A diferença é que, no México, nem se reconhece que algo ruim está acontecendo, ou seja, eles sempre insistem que a pandemia já está sob controle e que estamos saindo dela. Não há nenhuma indicação aqui de que se pretende mudar ou melhorar sua estratégia.


BBC News Mundo - Como avalia a posição pública em relação à pandemia do presidente mexicano, Andrés Manuel López Obrador?


Ximénez-Fyvie - Depois que López Obrador foi infectado com Covid-19, havia duas opções. A de Boris Johnson, que após ser infectado mudou a estratégia do Reino Unido ao ver que a doença era terrível e que mais precisava ser feito para controlá-la; ou a de Donald Trump, que depois de infectado continuou a descartar todas as opiniões científicas e a dizer que a pandemia não era tão grave, que se recuperou mesmo sendo mais velho e obeso.


Em sua primeira aparição após o contágio, López Obrador disse: "Não vou usar máscara porque já peguei". Ele fez o mesmo que Trump: enviou uma mensagem à população de que, se você já foi infectado e sobreviveu, não precisa fazer nada. Sua atitude foi deixar claro que não mudaria nada, pelo contrário, redobrou as atitudes negligentes e irresponsáveis ​​que tinha antes de se infectar. É uma verdadeira vergonha que tenha sido assim.


BBC News Mundo - É tudo culpa do governo? Que parte da responsabilidade recai sobre a população?


Ximénez-Fyvie - Quando você diz a alguém no México para não ser irresponsável e colocar uma máscara, eles falam: "Não, desculpe, o presidente diz que não é necessário".

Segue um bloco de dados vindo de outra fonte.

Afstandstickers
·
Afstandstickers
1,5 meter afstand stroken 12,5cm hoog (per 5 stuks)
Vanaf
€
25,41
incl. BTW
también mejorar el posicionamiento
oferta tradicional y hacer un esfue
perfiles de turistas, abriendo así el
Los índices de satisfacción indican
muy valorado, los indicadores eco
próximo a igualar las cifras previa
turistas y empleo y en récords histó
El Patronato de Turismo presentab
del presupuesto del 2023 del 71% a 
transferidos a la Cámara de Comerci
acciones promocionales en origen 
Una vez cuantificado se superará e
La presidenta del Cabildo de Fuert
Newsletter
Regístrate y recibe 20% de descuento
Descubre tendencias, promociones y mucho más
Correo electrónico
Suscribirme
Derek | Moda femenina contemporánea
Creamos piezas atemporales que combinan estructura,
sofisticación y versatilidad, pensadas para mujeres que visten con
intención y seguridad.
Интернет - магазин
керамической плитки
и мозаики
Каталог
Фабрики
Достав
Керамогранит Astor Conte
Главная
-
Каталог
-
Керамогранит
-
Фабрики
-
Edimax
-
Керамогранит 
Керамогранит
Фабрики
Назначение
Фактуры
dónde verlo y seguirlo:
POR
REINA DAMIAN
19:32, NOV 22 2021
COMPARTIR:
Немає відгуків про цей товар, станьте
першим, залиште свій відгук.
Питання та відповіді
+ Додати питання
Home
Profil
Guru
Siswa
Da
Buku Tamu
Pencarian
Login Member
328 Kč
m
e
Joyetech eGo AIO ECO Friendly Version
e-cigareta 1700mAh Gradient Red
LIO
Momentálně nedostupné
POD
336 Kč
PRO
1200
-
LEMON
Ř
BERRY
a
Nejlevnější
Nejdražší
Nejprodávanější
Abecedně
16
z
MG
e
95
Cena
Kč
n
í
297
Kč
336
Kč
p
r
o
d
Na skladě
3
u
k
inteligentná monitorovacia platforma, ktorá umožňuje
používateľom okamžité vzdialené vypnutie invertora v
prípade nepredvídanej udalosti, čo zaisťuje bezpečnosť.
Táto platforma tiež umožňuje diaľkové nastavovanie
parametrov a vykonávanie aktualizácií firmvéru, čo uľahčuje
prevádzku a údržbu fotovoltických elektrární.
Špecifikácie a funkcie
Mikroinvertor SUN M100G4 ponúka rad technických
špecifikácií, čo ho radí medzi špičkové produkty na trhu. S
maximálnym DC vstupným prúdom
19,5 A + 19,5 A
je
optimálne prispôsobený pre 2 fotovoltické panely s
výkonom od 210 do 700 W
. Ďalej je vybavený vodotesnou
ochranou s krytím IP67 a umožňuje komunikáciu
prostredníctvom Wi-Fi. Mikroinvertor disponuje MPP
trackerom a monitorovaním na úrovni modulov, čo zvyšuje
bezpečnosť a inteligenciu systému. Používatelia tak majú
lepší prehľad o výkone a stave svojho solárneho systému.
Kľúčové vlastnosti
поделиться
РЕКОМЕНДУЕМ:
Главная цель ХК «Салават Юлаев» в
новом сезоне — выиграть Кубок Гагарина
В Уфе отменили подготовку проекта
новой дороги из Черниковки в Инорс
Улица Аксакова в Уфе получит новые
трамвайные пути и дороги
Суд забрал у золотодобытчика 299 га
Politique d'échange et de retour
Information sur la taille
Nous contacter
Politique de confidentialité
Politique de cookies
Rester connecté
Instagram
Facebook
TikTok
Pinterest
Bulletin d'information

A população nunca teve informações claras das autoridades para se prevenir. Depois, o governo quer passar a responsabilidade para a população, dizendo que as pessoas continuam a fazer festa.


Bem, as pessoas dão festas porque essa é a mensagem que receberam, de que isso não é sério, que estamos no caminho certo, que já estamos achatando a curva e domando a pandemia. A população mexicana pode não ter feito as coisas tão bem quanto poderia, mas podemos realmente responsabilizar a população quando as mensagens que recebeu das autoridades foram tão erradas?


BBC News Mundo - Houve alguma reação ou resposta do governo após a publicação do livro?


Ximénez-Fyvie - Nenhuma. Procurei o governo da Cidade do México para ver se havia algo em que pudesse contribuir para os esforços contra a pandemia na capital, e a resposta que recebi é que eles não querem saber de mim.


Eles pensam que sou o inimigo, mas não sou. Não critiquei o governo, estou criticando a gestão da pandemia.


BBC News Mundo - Ainda há tempo para a mudança de estratégia contra a Covid-19 no México?


Ximénez-Fyvie - Claro, ainda existem centenas de milhares de vidas que podem ser salvas. Os Estados Unidos estão mostrando isso. O país que pior lidou com a pandemia no planeta agora está revertendo isso com um presidente que escuta os cientistas, que disponibiliza os recursos e a infraestrutura necessários. E seus números começam a melhorar.


Portanto, temos demonstrações de que isso pode ser feito. Vale a pena lutar por vidas.


BBC News Mundo - Considerando sua qualificação como "criminosa" da gestão mexicana, acha que alguma autoridade acabará sendo responsabilizada pelo que aconteceu nesta pandemia?


Ximénez-Fyvie - Alguém teria que ser responsabilizado. O que aconteceu no México com a pandemia é um verdadeiro crime. Mas, o que quer que façam, nada vai ressuscitar os mortos.